Ability to create recipes in nutrition

Trying to move over from Cronometer. 

Nutrition portion of Garmin connect has good functionality for saved foods that aren't in the database, and for commonly repeated meals, but not for creating "Recipes". (A strong feature in competitive products)

Example: We make a homemade meal that includes multiple ingredients to make one dish. Other calorie trackers allow you to create the recipe and gives you the ability to manually add the ingredients to get the entire meal, then set gram based service sizes to divide up the total recipe for successful logging. Some are manual creation only, but the one I am using today allows you to search, scan a barcode or manually add ingredients, as well as the ability to take a photo of the actual recipe to have it auto search for the ingredients and calculate the total recipe. 

This functionality is required in Garmin Connect Nutrition to be competitive. 

  • This is a deal breaker. Trying to use Garmin connect to support a nutrition challenge, and I’m stumped on the first day when doing meal prep at home with multiple servings. I’m actually quite surprised this basic nutrition function doesn’t already exist. I won’t be able to use it to track my macros accurately, so I won’t continue past the free trial. 

  • I agree.  Also, when adding the “meal” to your daily diary, it would be nice if just the meal name and summary of nutritional information would appear and not the individual ingredients. 

  • I just logged three cookies that I baked from scratch. 

  • I have a lot of recipes in Cronometer. What I have been doing to test with Garmin is use Cronometer to get the metrics per serving then search for something similar. Oddly enough, I usually find something close. Not sure where the Garmin data is coming from. But, this is still a huge gap and you can't trust the blind data for something like this. 

  • Completely agree. Trying out the garmin nutrition piece now. There's no way I'll pay for this without the recipe feature. It's easier to add my exercise to the other nutrition apps than to add foods without a recipe to Connect!

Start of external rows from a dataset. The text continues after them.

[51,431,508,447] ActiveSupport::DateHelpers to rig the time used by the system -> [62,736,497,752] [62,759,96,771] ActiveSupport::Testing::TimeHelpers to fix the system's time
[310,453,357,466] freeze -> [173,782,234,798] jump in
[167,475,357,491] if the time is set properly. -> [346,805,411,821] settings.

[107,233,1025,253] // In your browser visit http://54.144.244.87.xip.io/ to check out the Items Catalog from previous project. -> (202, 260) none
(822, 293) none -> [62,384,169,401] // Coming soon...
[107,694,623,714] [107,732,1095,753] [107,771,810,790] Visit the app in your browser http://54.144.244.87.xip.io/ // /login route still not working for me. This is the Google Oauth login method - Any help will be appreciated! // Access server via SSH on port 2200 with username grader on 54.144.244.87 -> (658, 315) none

  • Kind of wild this isn't a feature. Cancelling my trial after posting this. Happy to pay once this has been implemented.

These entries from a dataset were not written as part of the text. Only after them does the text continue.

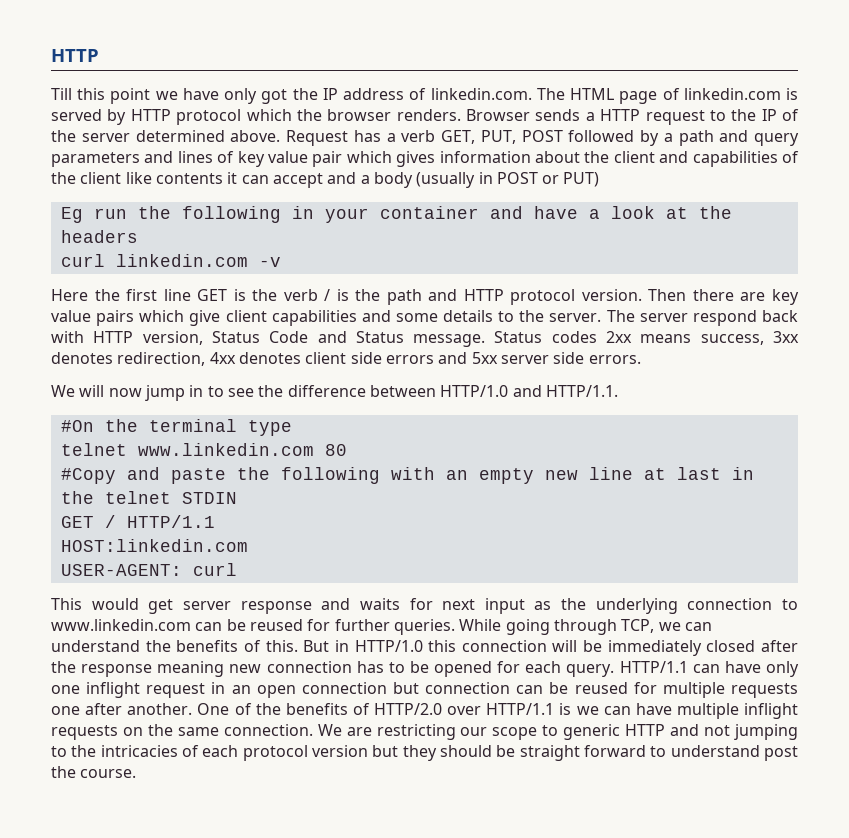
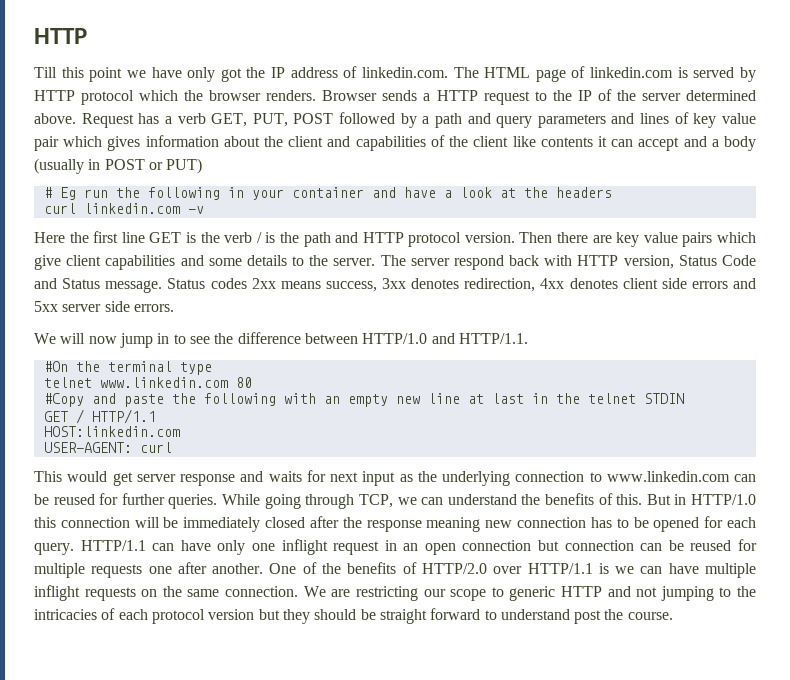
(600, 179) none -> [43,187,52,198] #

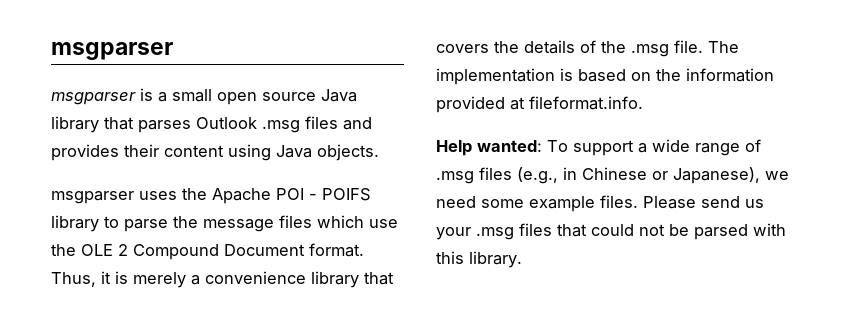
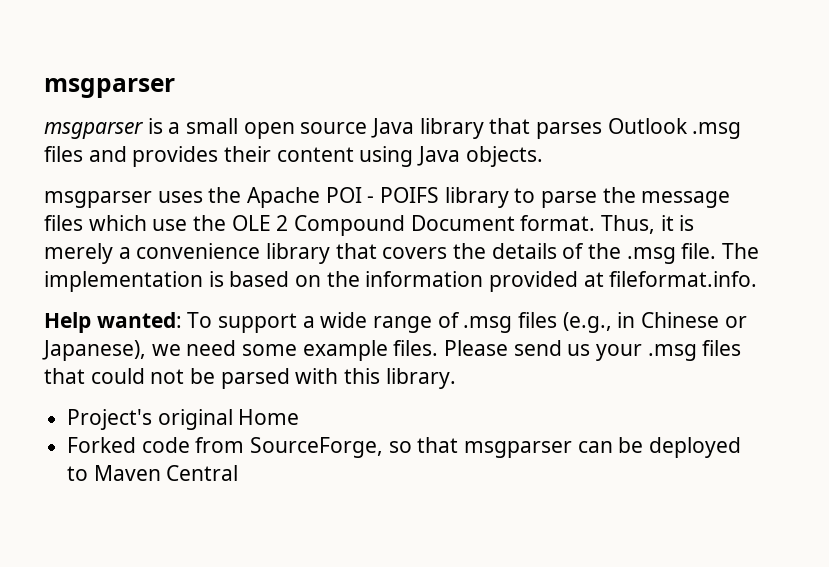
(522, 259) none -> [67,409,300,430] [67,437,742,458] [67,465,239,481] // Project's original Home // Forked code from SourceForge, so that msgparser can be deployed to Maven Central

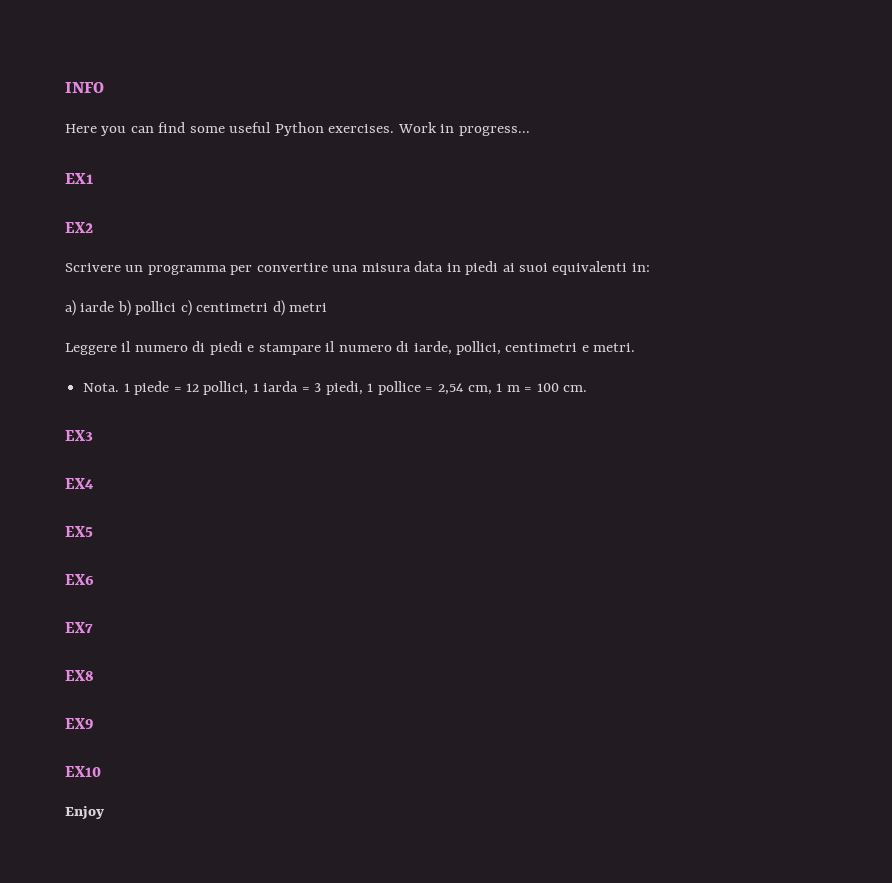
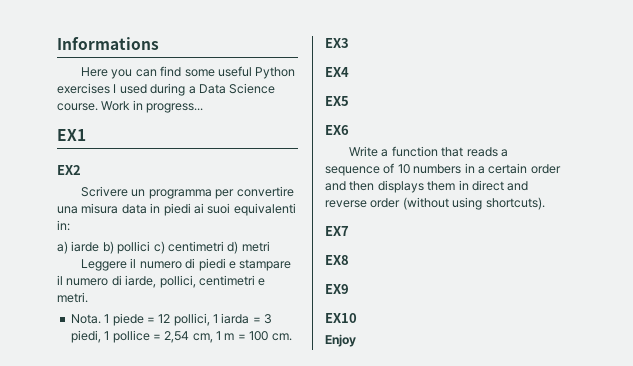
[65,82,104,93] INFO -> [57,37,159,50] Informations
[328,124,395,133] exercises. -> [57,83,276,96] [57,103,98,111] exercises I used during a Data Science course.
(94, 579) none -> [349,146,508,157] [325,163,561,176] [325,180,529,193] [325,197,545,210] // Write a function that reads a sequence of 10 numbers in a certain order and then displays them in direct and reverse order (without using shortcuts).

    What Garmin really need to do though, is to implement an LLM that can create meals based on pasted recipes. That way I can just drop my recipes into the app. Would save so much time.

  • Is there a place to follow development and updates for connect+?  The Garmin Connect Web forum has too much other stuff going on to feasibly follow for connect+ specific updates.

  • Adding my support for this feature. I'm trying out Garmin Connect+ again after they added a bunch of stuff or things I didn't catch during my 1-month trial. Was happy to see they added nutrition/food logging, but I use the recipes feature quite a bit in MyFitnessPal to log different deserts and other meals that get portioned out after they are made.

    For example, I have a Ninja Creami and make a PB + Brownie protein ice cream. My recipe makes 1 pint (the size of the Ninja Creami cup). I don't eat an entire pint in one day. It's usally split in half or in 3rds. As it stands, I will have to add that recipe as a meal, log said meal, then go back and change each individual ingredient's amount that day for the portion that I ate. OR I guess I can make individual meals, adjust the ingredient portions, then label the meal as like "half pint" or "1/3 pint". Either way, big hassle for both.

  • Sounds like a real 1st World problem to me. I am an active subscriber and it was actually the added nutrition part that made me sign up. While I agree that it would be nice to add this feature, I don't think that it makes the nutrition part unserviceable. You can create meals, which is not too convienient right now but it somewhat works good enough for easy recipes. On top of that, I think that just adding incredients and then dividing your meal into grams is a somewhat flawed approach anyway because it can only give you an approximate calorie and macro value unless you know exactly how many of the peas you added to the dish are in each portion. 

  • It's about functionality. Cronmeter can take a scanned recipe and create a homemade food with proper macros. You can do this is Garmin manually, but it's no where near as functional. If they want to compete with Cronometer or MFP, the developers need to get moving.